The Wordpress installation guide and the Moving Wordpress page in the Wordpress Codex detail how you can install Wordpress in one directory, eg and access your blog from another, or from the base address or your site - eg

These details are all well and good except for one thing - the caveats. Both these pages quote:

The only catch is the "Edit this" links will no longer appear by every entry and comment if you're using this option. This is a limitation of how we're setting cookies, and this may be fixed in the future.

Sorry, this isn't good enough. I use the WP cookie in several places on my site so I need it to work, and all the time, whilst still keeping my files neat and tidy.

So, after a little bit of testing, I found that the following does the trick just perfectly...


1. Install and setup WP so that the Wordpress URI and the Blog URI point to the WP install directory - eg

2. Edit the wp-includes/classes.php file and comment out lines 1244, 1245, 1246 and 1248 thus leaving it looking as follows:

// if (strstr($query, $this->index)) {
//   $rules .= 'RewriteRule ^' . $match . ' ' . $home_root . $query . " [QSA,L]n";
// } else {
       $rules .= 'RewriteRule ^' . $match . ' ' . $site_root . $query . " [QSA,L]n";
// }

This is just editing the mod_rewrite_rules() function, so the same work-around can be applied to other versions of WP.

3. Go to Option -> General
4. Set Blog Address to your base URI - eg
5. Click Update Options. This should now create your .htaccess in the base directory of your site, not in /wordpress/
6. Edit the new .htaccess file, and add the following BEFORE the # BEGIN WordPress line:

RewriteRule ^$ /wordpress/ [QSA,L]

Thus making the beginning of your file look as follows:

RewriteRule ^$ /wordpress/ [QSA,L]
# BEGIN WordPress

RewriteEngine On
RewriteBase /
RewriteCond %{REQUEST_FILENAME} -f [OR]
RewriteCond %{REQUEST_FILENAME} -d

Note, you must change the /wordpress/ to where ever you chose to install WP.

7. Save the file.

That's it. You should find that all your RewriteRules point to /wordpress/index.php and it will stay this way when you make any updates to your .htaccess in the future, like adding pages etc.
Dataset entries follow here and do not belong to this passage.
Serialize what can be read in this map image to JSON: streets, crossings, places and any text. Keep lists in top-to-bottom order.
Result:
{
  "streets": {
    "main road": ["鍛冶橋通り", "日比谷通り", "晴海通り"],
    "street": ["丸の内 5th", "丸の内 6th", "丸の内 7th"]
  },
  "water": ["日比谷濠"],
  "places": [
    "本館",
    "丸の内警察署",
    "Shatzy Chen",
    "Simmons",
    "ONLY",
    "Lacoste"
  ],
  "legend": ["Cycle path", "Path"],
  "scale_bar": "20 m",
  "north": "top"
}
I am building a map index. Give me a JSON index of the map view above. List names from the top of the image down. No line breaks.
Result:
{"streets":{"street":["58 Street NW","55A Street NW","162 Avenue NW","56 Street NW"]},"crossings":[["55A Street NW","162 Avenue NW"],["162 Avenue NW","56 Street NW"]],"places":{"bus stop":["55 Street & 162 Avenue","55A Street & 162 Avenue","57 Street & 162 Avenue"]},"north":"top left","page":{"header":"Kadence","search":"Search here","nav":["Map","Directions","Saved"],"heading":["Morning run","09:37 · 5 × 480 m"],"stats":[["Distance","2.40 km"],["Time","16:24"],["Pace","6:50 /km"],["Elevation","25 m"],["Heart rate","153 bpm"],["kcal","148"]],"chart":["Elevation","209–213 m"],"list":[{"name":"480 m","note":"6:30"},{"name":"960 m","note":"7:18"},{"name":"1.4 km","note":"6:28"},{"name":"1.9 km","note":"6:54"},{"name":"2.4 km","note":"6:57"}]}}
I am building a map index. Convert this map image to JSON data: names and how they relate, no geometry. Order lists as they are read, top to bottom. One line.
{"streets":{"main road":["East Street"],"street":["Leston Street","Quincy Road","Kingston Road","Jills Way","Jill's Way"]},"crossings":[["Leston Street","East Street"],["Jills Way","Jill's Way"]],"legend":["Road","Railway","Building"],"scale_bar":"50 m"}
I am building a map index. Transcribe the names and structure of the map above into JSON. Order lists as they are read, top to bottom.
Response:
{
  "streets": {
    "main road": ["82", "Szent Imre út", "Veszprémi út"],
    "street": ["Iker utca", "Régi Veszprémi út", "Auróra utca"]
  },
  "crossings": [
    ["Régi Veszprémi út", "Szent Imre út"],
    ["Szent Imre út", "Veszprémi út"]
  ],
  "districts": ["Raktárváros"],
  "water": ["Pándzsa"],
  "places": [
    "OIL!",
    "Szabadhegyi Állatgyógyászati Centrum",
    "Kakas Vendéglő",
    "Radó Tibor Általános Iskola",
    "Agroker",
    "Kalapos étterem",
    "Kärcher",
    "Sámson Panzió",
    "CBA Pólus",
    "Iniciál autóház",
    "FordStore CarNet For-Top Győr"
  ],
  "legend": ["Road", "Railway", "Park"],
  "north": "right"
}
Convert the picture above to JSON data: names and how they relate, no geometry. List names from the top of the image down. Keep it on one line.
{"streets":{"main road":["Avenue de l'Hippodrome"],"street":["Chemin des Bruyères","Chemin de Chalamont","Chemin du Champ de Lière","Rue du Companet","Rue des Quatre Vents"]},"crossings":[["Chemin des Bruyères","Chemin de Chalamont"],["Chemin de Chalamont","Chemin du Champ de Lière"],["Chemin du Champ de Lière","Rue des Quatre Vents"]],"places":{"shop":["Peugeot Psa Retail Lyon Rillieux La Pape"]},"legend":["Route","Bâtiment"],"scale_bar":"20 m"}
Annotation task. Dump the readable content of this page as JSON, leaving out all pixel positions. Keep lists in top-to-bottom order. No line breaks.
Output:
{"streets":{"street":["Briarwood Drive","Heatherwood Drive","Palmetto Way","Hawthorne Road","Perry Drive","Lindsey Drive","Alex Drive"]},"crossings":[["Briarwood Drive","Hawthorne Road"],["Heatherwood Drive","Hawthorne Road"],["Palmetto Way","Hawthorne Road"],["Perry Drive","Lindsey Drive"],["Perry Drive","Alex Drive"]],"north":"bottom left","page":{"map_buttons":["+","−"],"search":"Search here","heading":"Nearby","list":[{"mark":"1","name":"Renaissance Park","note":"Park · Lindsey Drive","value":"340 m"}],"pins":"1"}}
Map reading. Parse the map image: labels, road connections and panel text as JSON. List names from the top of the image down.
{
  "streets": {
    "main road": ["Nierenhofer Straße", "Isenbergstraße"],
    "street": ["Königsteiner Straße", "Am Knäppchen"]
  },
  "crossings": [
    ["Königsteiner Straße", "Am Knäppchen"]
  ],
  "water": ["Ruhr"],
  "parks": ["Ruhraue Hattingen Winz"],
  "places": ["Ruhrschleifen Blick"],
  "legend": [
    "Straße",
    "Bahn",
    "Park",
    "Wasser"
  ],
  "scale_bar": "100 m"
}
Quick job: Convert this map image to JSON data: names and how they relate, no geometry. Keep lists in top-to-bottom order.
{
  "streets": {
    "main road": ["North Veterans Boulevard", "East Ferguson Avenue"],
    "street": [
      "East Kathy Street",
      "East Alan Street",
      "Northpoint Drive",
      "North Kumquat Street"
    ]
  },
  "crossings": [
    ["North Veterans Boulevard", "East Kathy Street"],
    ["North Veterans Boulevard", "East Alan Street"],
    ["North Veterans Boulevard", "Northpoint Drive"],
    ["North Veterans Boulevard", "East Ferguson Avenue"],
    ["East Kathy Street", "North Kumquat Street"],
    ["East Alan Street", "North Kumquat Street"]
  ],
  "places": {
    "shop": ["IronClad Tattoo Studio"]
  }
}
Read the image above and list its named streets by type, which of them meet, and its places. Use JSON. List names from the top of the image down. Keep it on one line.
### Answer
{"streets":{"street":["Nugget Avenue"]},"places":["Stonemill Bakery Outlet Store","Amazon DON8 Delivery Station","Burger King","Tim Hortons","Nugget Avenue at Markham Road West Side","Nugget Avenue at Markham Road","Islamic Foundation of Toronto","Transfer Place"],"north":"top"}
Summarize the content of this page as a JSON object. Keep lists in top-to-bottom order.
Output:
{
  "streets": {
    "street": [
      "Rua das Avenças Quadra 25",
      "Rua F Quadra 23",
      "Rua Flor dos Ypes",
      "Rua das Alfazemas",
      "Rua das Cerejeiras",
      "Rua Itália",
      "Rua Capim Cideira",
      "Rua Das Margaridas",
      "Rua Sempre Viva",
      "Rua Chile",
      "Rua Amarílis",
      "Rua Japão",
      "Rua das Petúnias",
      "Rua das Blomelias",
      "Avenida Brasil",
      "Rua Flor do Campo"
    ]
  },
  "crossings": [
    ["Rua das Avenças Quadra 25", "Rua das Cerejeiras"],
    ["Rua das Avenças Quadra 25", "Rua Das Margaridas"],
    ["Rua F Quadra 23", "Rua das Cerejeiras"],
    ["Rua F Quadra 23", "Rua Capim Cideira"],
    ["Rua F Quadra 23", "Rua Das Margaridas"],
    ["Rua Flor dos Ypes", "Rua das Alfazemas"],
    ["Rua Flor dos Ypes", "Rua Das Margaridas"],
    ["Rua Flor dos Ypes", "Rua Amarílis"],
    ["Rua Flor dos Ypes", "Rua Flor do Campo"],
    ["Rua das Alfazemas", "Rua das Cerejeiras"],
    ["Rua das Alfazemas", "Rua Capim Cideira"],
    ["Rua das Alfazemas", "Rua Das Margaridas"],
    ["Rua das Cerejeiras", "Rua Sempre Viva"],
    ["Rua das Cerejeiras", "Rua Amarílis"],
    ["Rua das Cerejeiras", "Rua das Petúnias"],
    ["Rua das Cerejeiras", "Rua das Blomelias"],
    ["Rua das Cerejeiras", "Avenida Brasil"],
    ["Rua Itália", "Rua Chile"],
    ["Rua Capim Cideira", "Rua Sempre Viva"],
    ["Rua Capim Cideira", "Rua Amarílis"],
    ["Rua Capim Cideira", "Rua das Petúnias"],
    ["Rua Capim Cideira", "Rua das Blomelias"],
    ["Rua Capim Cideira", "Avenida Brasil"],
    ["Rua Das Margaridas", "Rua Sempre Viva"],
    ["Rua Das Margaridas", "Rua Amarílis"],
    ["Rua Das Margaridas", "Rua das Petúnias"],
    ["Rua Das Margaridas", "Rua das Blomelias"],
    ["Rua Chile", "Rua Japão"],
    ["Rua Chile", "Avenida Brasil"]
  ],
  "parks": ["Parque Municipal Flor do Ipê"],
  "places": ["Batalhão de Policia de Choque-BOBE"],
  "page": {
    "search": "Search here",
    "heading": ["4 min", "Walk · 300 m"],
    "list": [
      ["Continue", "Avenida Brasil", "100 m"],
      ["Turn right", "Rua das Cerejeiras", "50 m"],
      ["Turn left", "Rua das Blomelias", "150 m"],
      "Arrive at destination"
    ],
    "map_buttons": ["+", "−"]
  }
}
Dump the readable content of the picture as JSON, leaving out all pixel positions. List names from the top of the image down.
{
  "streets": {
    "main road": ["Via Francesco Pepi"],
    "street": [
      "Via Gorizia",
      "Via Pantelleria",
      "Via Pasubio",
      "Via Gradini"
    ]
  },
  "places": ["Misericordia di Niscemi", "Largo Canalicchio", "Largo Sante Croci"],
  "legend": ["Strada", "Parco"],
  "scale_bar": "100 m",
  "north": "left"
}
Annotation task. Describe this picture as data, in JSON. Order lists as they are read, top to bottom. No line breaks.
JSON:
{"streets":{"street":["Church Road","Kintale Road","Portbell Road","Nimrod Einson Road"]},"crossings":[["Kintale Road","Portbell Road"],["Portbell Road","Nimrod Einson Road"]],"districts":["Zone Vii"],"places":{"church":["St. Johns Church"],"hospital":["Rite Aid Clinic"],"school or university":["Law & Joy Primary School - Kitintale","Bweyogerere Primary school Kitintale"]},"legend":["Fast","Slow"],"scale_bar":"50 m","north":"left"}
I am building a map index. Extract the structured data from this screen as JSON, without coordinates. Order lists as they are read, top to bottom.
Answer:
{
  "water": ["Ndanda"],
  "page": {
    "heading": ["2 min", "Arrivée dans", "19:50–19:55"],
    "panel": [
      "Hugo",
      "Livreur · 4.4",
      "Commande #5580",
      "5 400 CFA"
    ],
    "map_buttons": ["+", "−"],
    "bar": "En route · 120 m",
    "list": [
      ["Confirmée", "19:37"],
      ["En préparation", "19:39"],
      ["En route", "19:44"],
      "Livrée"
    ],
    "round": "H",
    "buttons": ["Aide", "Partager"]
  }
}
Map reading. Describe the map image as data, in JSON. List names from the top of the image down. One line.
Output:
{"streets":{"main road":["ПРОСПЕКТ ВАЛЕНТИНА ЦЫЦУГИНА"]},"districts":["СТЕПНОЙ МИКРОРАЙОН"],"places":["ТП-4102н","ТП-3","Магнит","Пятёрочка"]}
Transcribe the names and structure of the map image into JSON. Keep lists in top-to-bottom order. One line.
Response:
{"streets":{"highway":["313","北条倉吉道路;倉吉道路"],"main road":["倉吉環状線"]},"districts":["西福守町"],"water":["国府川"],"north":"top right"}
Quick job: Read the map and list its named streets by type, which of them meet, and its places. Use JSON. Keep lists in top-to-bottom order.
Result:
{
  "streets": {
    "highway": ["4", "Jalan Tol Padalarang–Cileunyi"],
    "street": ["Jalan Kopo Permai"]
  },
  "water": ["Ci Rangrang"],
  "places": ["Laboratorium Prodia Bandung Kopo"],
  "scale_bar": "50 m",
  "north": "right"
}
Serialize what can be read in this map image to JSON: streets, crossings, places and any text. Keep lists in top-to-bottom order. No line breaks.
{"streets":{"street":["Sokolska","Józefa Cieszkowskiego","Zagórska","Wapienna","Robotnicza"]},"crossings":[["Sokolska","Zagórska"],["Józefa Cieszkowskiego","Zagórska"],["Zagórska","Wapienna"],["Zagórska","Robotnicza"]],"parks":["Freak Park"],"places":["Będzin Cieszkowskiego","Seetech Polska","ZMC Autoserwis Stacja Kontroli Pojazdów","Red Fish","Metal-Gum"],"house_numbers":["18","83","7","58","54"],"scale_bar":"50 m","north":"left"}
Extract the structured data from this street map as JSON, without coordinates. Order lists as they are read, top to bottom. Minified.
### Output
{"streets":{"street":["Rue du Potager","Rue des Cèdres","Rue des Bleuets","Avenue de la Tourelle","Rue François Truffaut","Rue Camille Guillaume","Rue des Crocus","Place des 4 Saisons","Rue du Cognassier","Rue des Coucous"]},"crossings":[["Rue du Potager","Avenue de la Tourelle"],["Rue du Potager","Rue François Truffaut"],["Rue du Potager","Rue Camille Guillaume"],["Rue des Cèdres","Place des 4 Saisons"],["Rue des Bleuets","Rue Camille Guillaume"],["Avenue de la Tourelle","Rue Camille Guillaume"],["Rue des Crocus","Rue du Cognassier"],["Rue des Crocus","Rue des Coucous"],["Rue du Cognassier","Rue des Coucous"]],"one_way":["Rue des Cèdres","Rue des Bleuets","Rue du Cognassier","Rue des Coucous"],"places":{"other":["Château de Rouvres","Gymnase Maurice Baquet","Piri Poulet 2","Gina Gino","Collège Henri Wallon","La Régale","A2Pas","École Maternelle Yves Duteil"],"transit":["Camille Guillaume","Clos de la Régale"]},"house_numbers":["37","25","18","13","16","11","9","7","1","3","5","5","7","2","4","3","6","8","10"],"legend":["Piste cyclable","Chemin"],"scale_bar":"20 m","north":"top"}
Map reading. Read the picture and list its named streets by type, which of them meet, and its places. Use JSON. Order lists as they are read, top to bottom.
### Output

Just one word of warning... these changes will be lost when you update WP to a later release (cos you're over-writing the classes.php file), but it's a small price to pay for neat, tidy convenience.

I could have coded round this, but I really couldn't be arsed. Commenting out 3 lines is way simpler. Who knows, maybe the WP authors will actually take this into account in the future. There is no reason why one should have to go through their steps and make a mess of things.

Update: The same steps apply in Wordpress 2.0, however the line numbers are now 1367, 1368, 1369 and 1371. You also need to change line 1376 to look as follows:

      "RewriteRule . {$site_root}{$this->index}\n";

This ensures the .htaccess is updated with the correct root directory each time you make an edit.